One afternoon while walking, Gabe was passing Doc Peterson’s for the third time when the sight of a little girl and her mother stepping into the office waiting room stopped him dead in his tracks. Next week, on Tuesday the twenty-first, four days prior to Christmas, that young mother was going to take her little girl back into the doctor’s waiting room, where the child, who had a weak heart, would be exposed to a very nasty chest ailment that would take her life on Christmas Eve.
Gabe’s knees went suddenly weak, and he had to lean against the damn building to stay erect. His entire body broke out into a cold sweat. He knew that precious child was going to die, and he had it within his power to stop it from happening. Except that he could do nothing, absolutely nothing. Last week, Gabe had been able to reason his way past a deaf and frail old lady stepping off the boardwalk and dying under the wheels of a wagon. Not my place to intervene. Okay, yes, he could accept that. Everyone had to die at some point, and that old lady’s time had come. But the child? She was only about three, barely out of diapers. Maybe the weak heart would take her later in childhood anyway, but what if it didn’t? What if, by stepping in, Gabe could give her a chance to live a happy and fruitful life well into old age?
Walking back toward Nan’s shop, Gabe felt physically sick. It’s not my place to mess with stuff like that. I’m not supposed to alter events while I’m here.
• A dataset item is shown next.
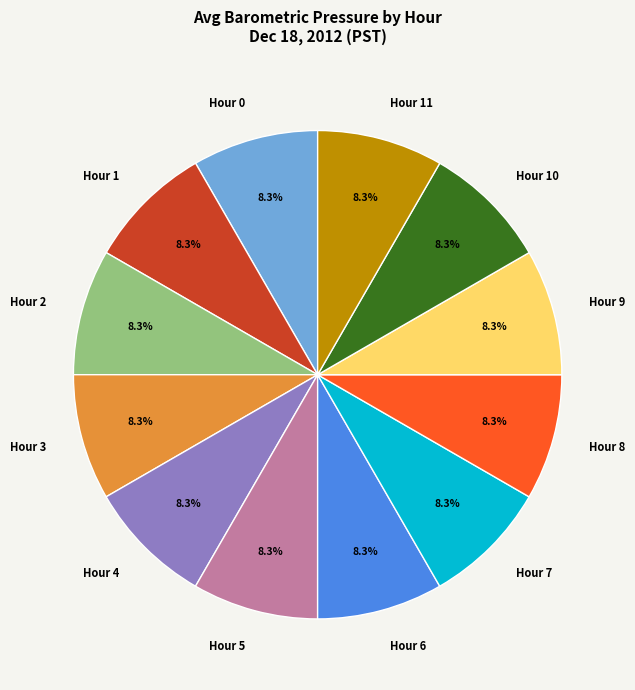

True or false: Hour 3 accounts for 8% of the total.

True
But the words pinged inside his head like shotgun pellets rattling around in a tin can.
By the time he reached home—or what he’d come to think of as home, anyhow—Nan had flipped her door sign over to read CLOSED. Gabe was relieved that he’d be able to cross the store and escape upstairs without having to exchange pleasantries with Geneva White or some other female customer. He stepped inside and pushed the door shut behind him, feeling as exhausted as if he’d just outrun a pack of flesh-devouring hounds.